--- Description of the task ---
Rewrite the lines below with "common name" renamed to "vernacular name" and everything else unchanged, leaving out the pictures.
-- Start of The data --
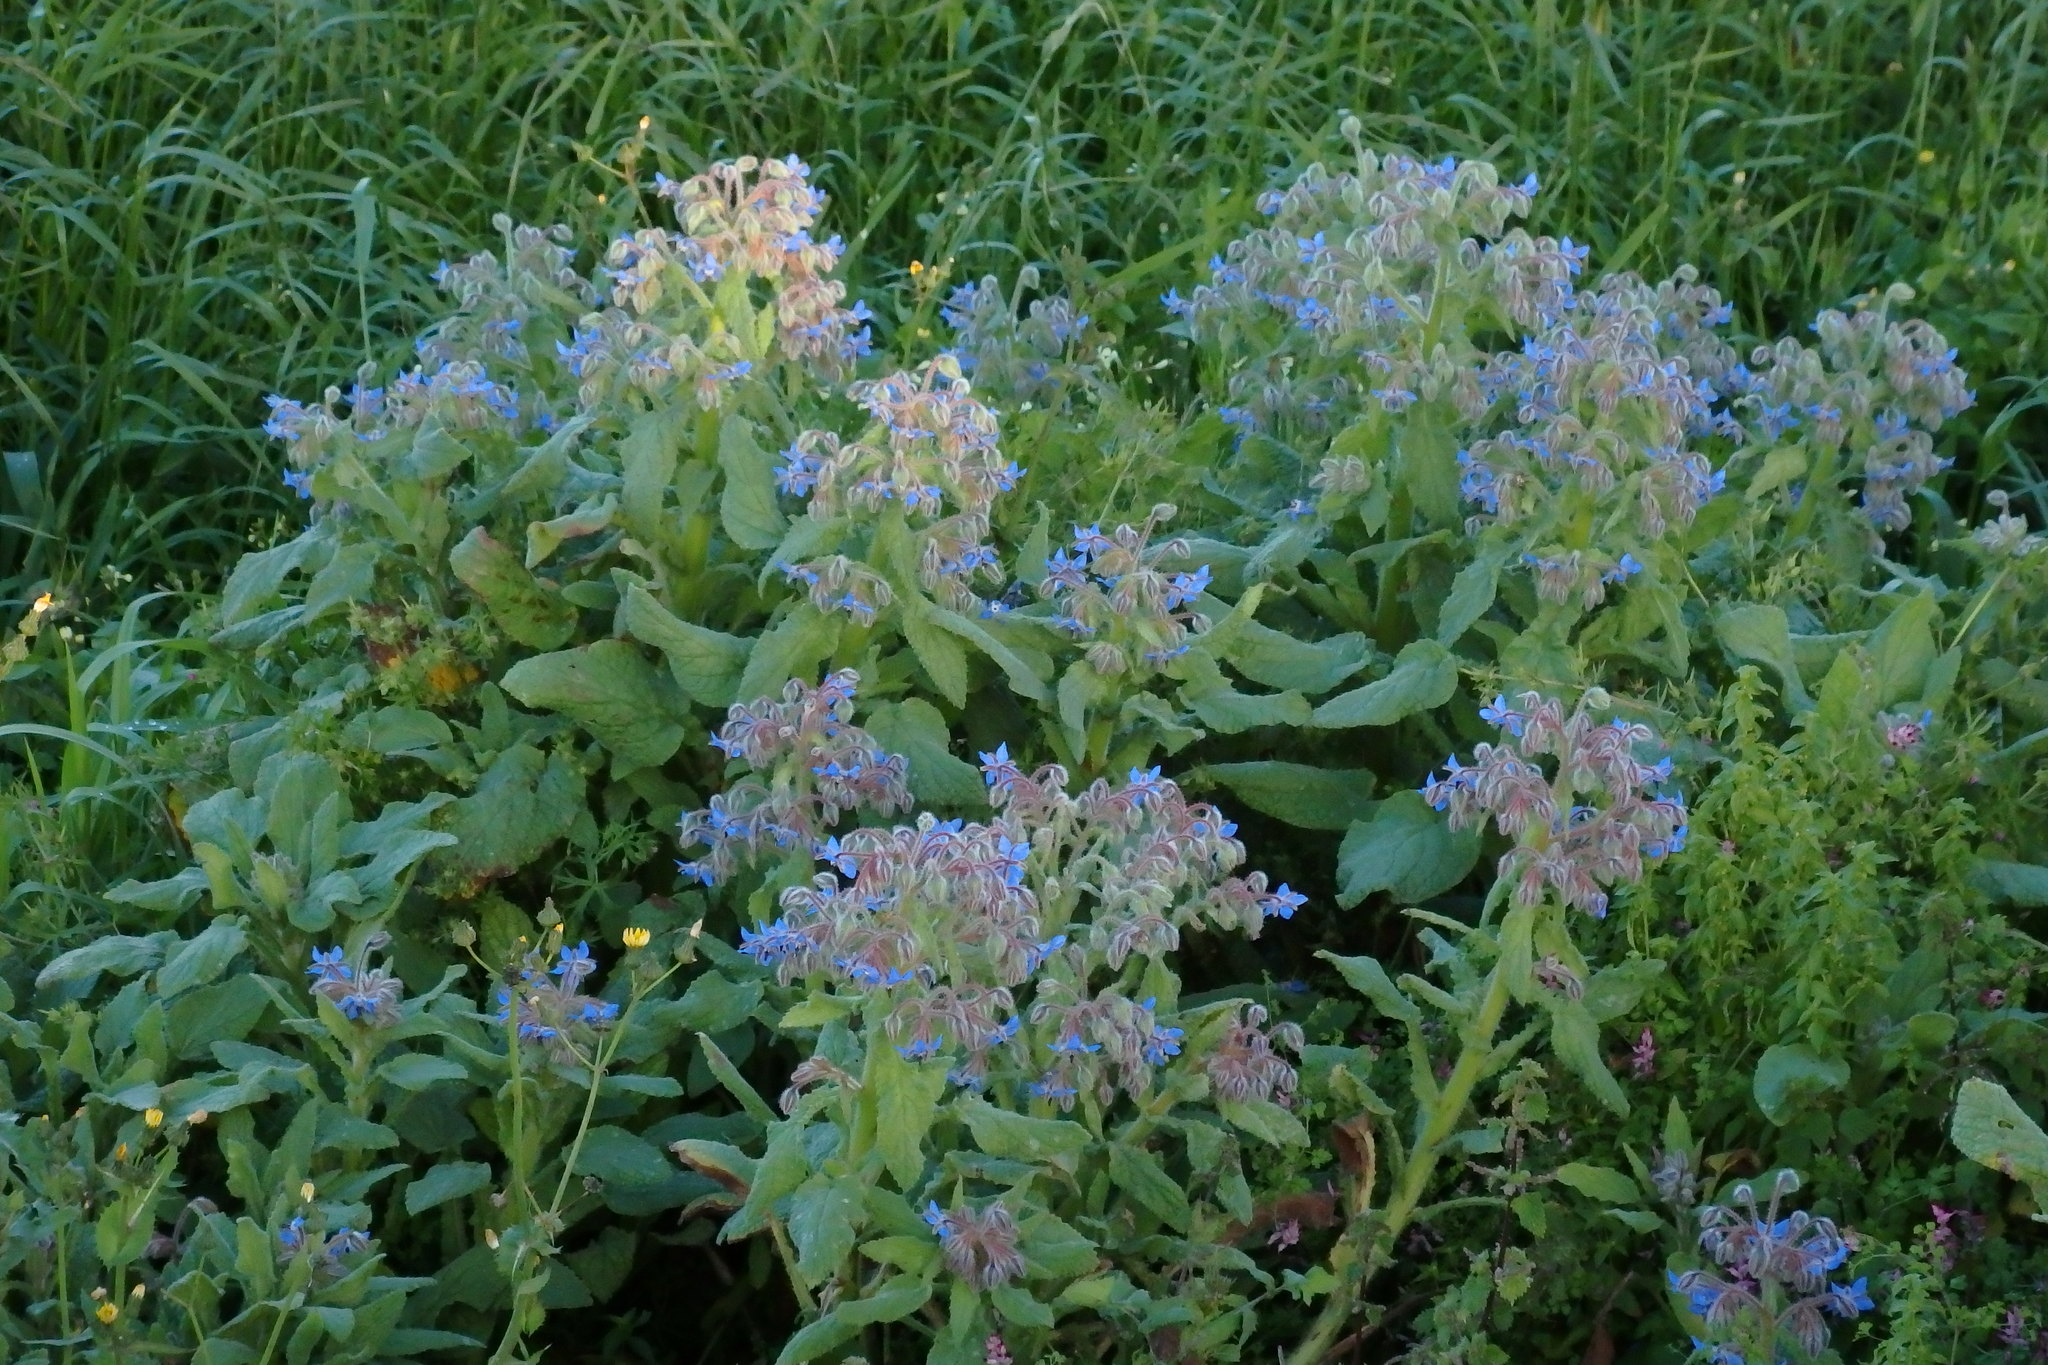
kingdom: Plantae
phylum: Tracheophyta
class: Magnoliopsida
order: Boraginales
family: Boraginaceae
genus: Borago
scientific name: Borago officinalis
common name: Borage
-- End of The data --
--- Correct response ---
kingdom: Plantae
phylum: Tracheophyta
class: Magnoliopsida
order: Boraginales
family: Boraginaceae
genus: Borago
scientific name: Borago officinalis
vernacular name: Borage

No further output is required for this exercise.